>> begin Data excerpts
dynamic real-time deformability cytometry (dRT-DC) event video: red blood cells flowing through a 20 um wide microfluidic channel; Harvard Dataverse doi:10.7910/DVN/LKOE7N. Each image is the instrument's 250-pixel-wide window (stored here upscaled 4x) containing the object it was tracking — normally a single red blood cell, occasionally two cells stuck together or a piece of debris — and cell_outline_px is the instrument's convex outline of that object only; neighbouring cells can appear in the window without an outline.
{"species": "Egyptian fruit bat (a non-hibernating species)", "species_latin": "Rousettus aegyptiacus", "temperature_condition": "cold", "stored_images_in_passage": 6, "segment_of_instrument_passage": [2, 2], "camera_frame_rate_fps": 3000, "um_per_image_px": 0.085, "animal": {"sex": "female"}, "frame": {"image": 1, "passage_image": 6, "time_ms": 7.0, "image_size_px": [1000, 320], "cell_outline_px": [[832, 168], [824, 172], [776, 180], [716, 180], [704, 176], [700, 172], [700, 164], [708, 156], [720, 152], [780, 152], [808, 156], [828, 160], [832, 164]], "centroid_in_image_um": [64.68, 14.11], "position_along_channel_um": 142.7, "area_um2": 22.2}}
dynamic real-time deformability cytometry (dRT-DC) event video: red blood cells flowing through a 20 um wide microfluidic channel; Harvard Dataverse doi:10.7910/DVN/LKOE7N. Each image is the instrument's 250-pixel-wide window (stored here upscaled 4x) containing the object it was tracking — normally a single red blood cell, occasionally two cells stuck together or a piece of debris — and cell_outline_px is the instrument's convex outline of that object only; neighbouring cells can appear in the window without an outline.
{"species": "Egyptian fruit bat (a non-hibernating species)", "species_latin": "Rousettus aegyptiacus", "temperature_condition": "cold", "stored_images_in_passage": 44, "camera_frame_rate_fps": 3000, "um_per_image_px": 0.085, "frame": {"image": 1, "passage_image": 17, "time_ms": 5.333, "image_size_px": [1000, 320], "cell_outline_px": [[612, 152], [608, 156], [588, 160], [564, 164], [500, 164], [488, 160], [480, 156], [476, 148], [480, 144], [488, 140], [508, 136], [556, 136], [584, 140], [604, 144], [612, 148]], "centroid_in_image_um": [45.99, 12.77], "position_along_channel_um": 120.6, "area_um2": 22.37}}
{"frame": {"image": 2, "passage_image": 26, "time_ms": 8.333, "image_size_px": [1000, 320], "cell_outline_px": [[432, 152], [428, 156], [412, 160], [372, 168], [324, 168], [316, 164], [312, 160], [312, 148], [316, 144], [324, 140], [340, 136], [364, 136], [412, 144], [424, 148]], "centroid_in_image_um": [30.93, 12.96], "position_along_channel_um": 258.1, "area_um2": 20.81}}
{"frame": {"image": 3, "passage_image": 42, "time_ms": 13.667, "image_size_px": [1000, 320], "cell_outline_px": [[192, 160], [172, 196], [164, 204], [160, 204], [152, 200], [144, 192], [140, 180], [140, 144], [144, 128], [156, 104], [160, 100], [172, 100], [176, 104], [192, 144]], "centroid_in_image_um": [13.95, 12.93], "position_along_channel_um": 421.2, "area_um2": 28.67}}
>> end Data excerpts
[Aim] Copy out each line exactly.

[Exercise output]
dynamic real-time deformability cytometry (dRT-DC) event video: red blood cells flowing through a 20 um wide microfluidic channel; Harvard Dataverse doi:10.7910/DVN/LKOE7N. Each image is the instrument's 250-pixel-wide window (stored here upscaled 4x) containing the object it was tracking — normally a single red blood cell, occasionally two cells stuck together or a piece of debris — and cell_outline_px is the instrument's convex outline of that object only; neighbouring cells can appear in the window without an outline.
{"species": "Egyptian fruit bat (a non-hibernating species)", "species_latin": "Rousettus aegyptiacus", "temperature_condition": "cold", "stored_images_in_passage": 6, "segment_of_instrument_passage": [2, 2], "camera_frame_rate_fps": 3000, "um_per_image_px": 0.085, "animal": {"sex": "female"}, "frame": {"image": 1, "passage_image": 6, "time_ms": 7.0, "image_size_px": [1000, 320], "cell_outline_px": [[832, 168], [824, 172], [776, 180], [716, 180], [704, 176], [700, 172], [700, 164], [708, 156], [720, 152], [780, 152], [808, 156], [828, 160], [832, 164]], "centroid_in_image_um": [64.68, 14.11], "position_along_channel_um": 142.7, "area_um2": 22.2}}
dynamic real-time deformability cytometry (dRT-DC) event video: red blood cells flowing through a 20 um wide microfluidic channel; Harvard Dataverse doi:10.7910/DVN/LKOE7N. Each image is the instrument's 250-pixel-wide window (stored here upscaled 4x) containing the object it was tracking — normally a single red blood cell, occasionally two cells stuck together or a piece of debris — and cell_outline_px is the instrument's convex outline of that object only; neighbouring cells can appear in the window without an outline.
{"species": "Egyptian fruit bat (a non-hibernating species)", "species_latin": "Rousettus aegyptiacus", "temperature_condition": "cold", "stored_images_in_passage": 44, "camera_frame_rate_fps": 3000, "um_per_image_px": 0.085, "frame": {"image": 1, "passage_image": 17, "time_ms": 5.333, "image_size_px": [1000, 320], "cell_outline_px": [[612, 152], [608, 156], [588, 160], [564, 164], [500, 164], [488, 160], [480, 156], [476, 148], [480, 144], [488, 140], [508, 136], [556, 136], [584, 140], [604, 144], [612, 148]], "centroid_in_image_um": [45.99, 12.77], "position_along_channel_um": 120.6, "area_um2": 22.37}}
{"frame": {"image": 2, "passage_image": 26, "time_ms": 8.333, "image_size_px": [1000, 320], "cell_outline_px": [[432, 152], [428, 156], [412, 160], [372, 168], [324, 168], [316, 164], [312, 160], [312, 148], [316, 144], [324, 140], [340, 136], [364, 136], [412, 144], [424, 148]], "centroid_in_image_um": [30.93, 12.96], "position_along_channel_um": 258.1, "area_um2": 20.81}}
{"frame": {"image": 3, "passage_image": 42, "time_ms": 13.667, "image_size_px": [1000, 320], "cell_outline_px": [[192, 160], [172, 196], [164, 204], [160, 204], [152, 200], [144, 192], [140, 180], [140, 144], [144, 128], [156, 104], [160, 100], [172, 100], [176, 104], [192, 144]], "centroid_in_image_um": [13.95, 12.93], "position_along_channel_um": 421.2, "area_um2": 28.67}}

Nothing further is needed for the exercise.